Riram-se. O soldado guardou o papel das bolachas no bolso e cobriu a cara.
“Queria acabar de escrever isto...”
“Amanhã... Dormes primeiro? Eu aguento por aqui.”
“Se fizer o favor, fecho os olhos um bocado.”
“Boa noite, meu lindo” roncou.
Adormeceu um. Não demorou até adormecer o outro.
Os dois soldados – duas crianças - estavam cá fora. Às escuras e com uma chuvada que varria o acampamento como uma cortina de ferro. Se alguém visse um palmo à frente, era um sortudo. 
Um deles tinha uma carta escrita até meio, enfiada na farda. Húmida, mas não destruída. Ainda dava para terminar. Juntaram os impermeáveis que já tinham desistido de os manter secos e dois saberes estavam estendidos às pernas. Eram os piores vigias, mas também... quem os podia culpar naquelas condições?

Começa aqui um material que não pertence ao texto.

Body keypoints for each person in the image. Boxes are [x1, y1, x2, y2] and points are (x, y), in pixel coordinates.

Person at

As árvores cediam ao peso da chuvada. E o guincho do vento abafava os passos das sombras que corriam de tronco em tronco. Havia um ditado que as pessoas ignoravam: quando o mar recua não significa segurança, mas um maremoto. E a noite desabou com uma onda. Saíram das árvores e caminharam para as tendas em silêncio. Podiam ser apenas Braços, mas havia Cérebros com planos e estratégias. E uma Mão a liderar. A General Tasia cabeceava os Braços, ignorando a tempestade porque trazia outra consigo. Lança em riste na mão com todos os dedos. Olhos fixos nos dois vigias inúteis.

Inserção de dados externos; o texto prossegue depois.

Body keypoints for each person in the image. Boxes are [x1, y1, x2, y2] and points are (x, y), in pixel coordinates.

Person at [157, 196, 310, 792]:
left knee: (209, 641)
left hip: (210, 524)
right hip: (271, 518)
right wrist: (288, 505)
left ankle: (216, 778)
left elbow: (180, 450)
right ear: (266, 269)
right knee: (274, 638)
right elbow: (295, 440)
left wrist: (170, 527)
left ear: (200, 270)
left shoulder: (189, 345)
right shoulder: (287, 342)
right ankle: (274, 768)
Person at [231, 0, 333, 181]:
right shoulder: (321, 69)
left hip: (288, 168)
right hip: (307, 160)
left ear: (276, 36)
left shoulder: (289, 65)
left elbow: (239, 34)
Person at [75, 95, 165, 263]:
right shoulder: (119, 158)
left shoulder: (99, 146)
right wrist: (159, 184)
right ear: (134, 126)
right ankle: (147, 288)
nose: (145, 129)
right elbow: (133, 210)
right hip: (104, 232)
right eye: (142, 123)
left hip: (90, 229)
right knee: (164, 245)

Quem viu combate e voltou para se perder na bebida, contou a mesma história de sempre: os Braços não eram soldados comuns. Alguns juravam que nem eram humanos, mas o bafo a álcool tirava-lhes a credibilidade... 
O que quer que fossem, caíram sobre os desprevenidos e varreram as tendas, não deixando nada ao acaso. Um pobre que tentava não escorregar na latrina fora trespassado pela porta e deixado cair na merda.
Os olhos atentos de Tasia observavam a violência com total serenidade. Os seus Braços estavam quase a acabar por ali, mas havia muito trabalho pela frente. Continuou a andar pelos cadáveres, alguns gemiam e chamavam por nomes. Chutou um braço que se prendeu às botas e estacou junto a dois soldados tombados. Um deles rangia os dentes, com o sabre entre as mãos flácidas. A Mão puxou da lança para cima e cravou-a no peito da vítima, que se engasgou no seu sangue. Puxou-a para si e deixou a chuva escorrer o sangue.
Quanto terminou, tinha os vultos brancos dos Braços a aguardar. As gotas a ricochetear nas armaduras ensanguentadas.

Tal como apareceram, desapareceram nas árvores.